• ABOUT THIS TASK:
Return verbatim the run of lines that opens with the line holding "5. The string" and closes with the last line of the records.

[Source records]

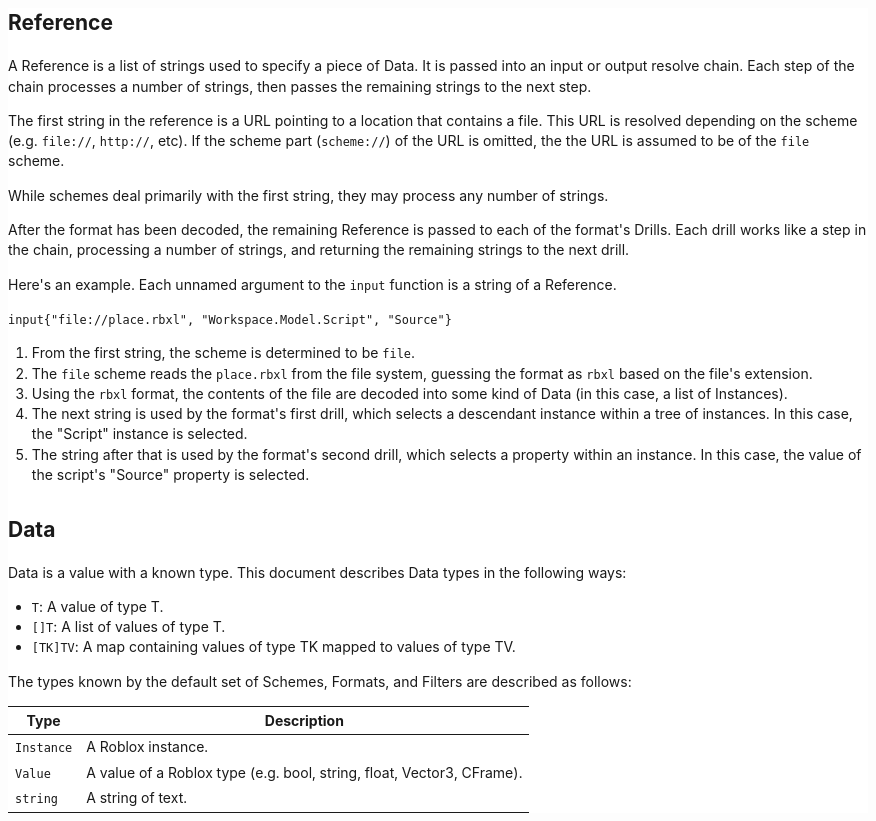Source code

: ## Reference

A Reference is a list of strings used to specify a piece of Data. It is passed
into an input or output resolve chain. Each step of the chain processes a
number of strings, then passes the remaining strings to the next step.

The first string in the reference is a URL pointing to a location that
contains a file. This URL is resolved depending on the scheme (e.g. `file://`,
`http://`, etc). If the scheme part (`scheme://`) of the URL is omitted, the
the URL is assumed to be of the `file` scheme.

While schemes deal primarily with the first string, they may process any
number of strings.

After the format has been decoded, the remaining Reference is passed to each
of the format's Drills. Each drill works like a step in the chain, processing
a number of strings, and returning the remaining strings to the next drill.

Here's an example. Each unnamed argument to the `input` function is a string
of a Reference.

```
input{"file://place.rbxl", "Workspace.Model.Script", "Source"}
```

1. From the first string, the scheme is determined to be `file`.
2. The `file` scheme reads the `place.rbxl` from the file system, guessing the
   format as `rbxl` based on the file's extension.
3. Using the `rbxl` format, the contents of the file are decoded into some
   kind of Data (in this case, a list of Instances).
4. The next string is used by the format's first drill, which selects a
   descendant instance within a tree of instances. In this case, the "Script"
   instance is selected.
5. The string after that is used by the format's second drill, which selects a
   property within an instance. In this case, the value of the script's
   "Source" property is selected.

## Data

Data is a value with a known type. This document describes Data types in the
following ways:

- `T`: A value of type T.
- `[]T`: A list of values of type T.
- `[TK]TV`: A map containing values of type TK mapped to values of type TV.

The types known by the default set of Schemes, Formats, and Filters are
described as follows:

Type       | Description
-----------|------------
`Instance` | A Roblox instance.
`Value`    | A value of a Roblox type (e.g. bool, string, float, Vector3, CFrame).
`string`   | A string of text.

• EXERCISE OUTPUT:
5. The string after that is used by the format's second drill, which selects a
   property within an instance. In this case, the value of the script's
   "Source" property is selected.

## Data

Data is a value with a known type. This document describes Data types in the
following ways:

- `T`: A value of type T.
- `[]T`: A list of values of type T.
- `[TK]TV`: A map containing values of type TK mapped to values of type TV.

The types known by the default set of Schemes, Formats, and Filters are
described as follows:

Type       | Description
-----------|------------
`Instance` | A Roblox instance.
`Value`    | A value of a Roblox type (e.g. bool, string, float, Vector3, CFrame).
`string`   | A string of text.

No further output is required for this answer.